# Assignment
Return the data below unaltered, but strip out the pictures.
■ ■ ■ ■ ■ ■ ■
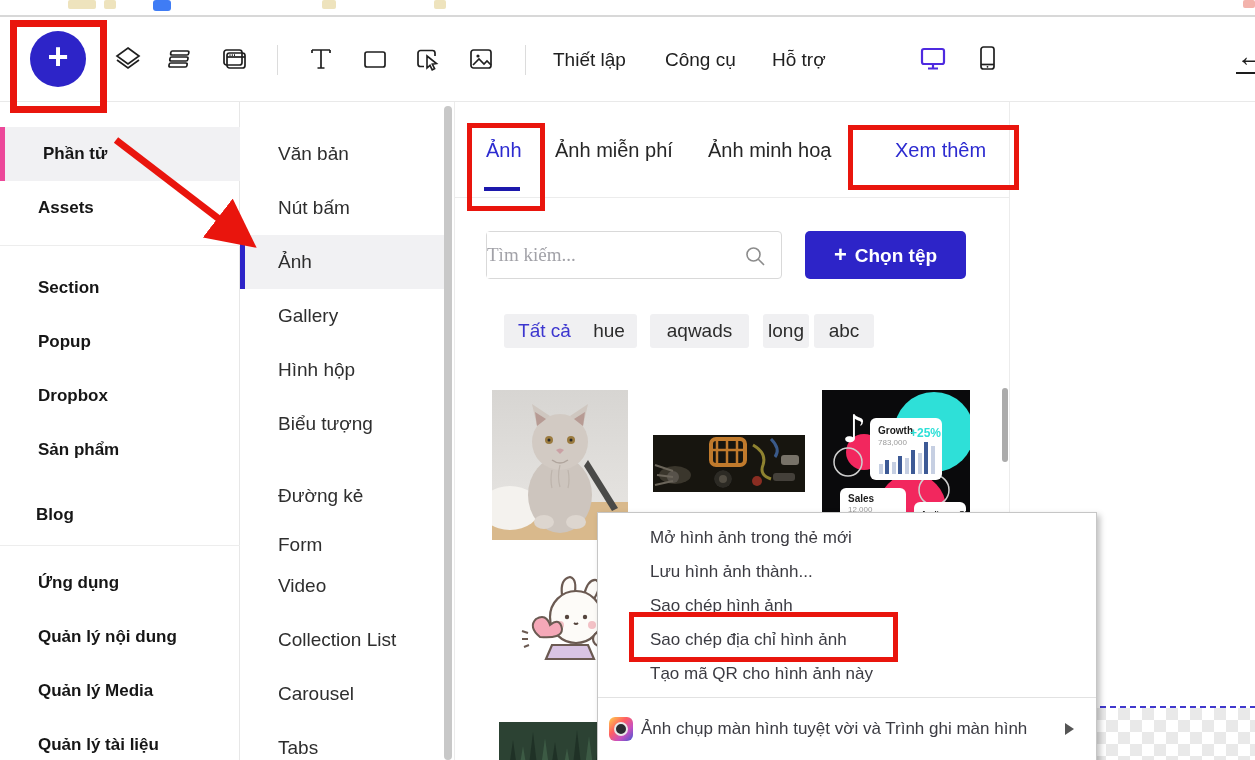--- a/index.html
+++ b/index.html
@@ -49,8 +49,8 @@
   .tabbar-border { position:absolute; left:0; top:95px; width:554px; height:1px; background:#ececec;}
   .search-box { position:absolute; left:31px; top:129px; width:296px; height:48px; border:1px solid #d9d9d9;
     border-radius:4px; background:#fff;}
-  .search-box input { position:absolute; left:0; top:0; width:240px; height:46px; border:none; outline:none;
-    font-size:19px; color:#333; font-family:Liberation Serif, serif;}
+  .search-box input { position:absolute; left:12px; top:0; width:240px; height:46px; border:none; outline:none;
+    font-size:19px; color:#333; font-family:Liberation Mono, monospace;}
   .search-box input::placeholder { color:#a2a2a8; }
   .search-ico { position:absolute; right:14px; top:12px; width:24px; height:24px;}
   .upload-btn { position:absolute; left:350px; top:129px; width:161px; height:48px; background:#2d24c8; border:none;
■ ■ ■ ■ ■ ■ ■
# Answer section
--- a/index.html
+++ b/index.html
@@ -49,8 +49,8 @@
   .tabbar-border { position:absolute; left:0; top:95px; width:554px; height:1px; background:#ececec;}
   .search-box { position:absolute; left:31px; top:129px; width:296px; height:48px; border:1px solid #d9d9d9;
     border-radius:4px; background:#fff;}
-  .search-box input { position:absolute; left:0; top:0; width:240px; height:46px; border:none; outline:none;
-    font-size:19px; color:#333; font-family:Liberation Serif, serif;}
+  .search-box input { position:absolute; left:12px; top:0; width:240px; height:46px; border:none; outline:none;
+    font-size:19px; color:#333; font-family:Liberation Mono, monospace;}
   .search-box input::placeholder { color:#a2a2a8; }
   .search-ico { position:absolute; right:14px; top:12px; width:24px; height:24px;}
   .upload-btn { position:absolute; left:350px; top:129px; width:161px; height:48px; background:#2d24c8; border:none;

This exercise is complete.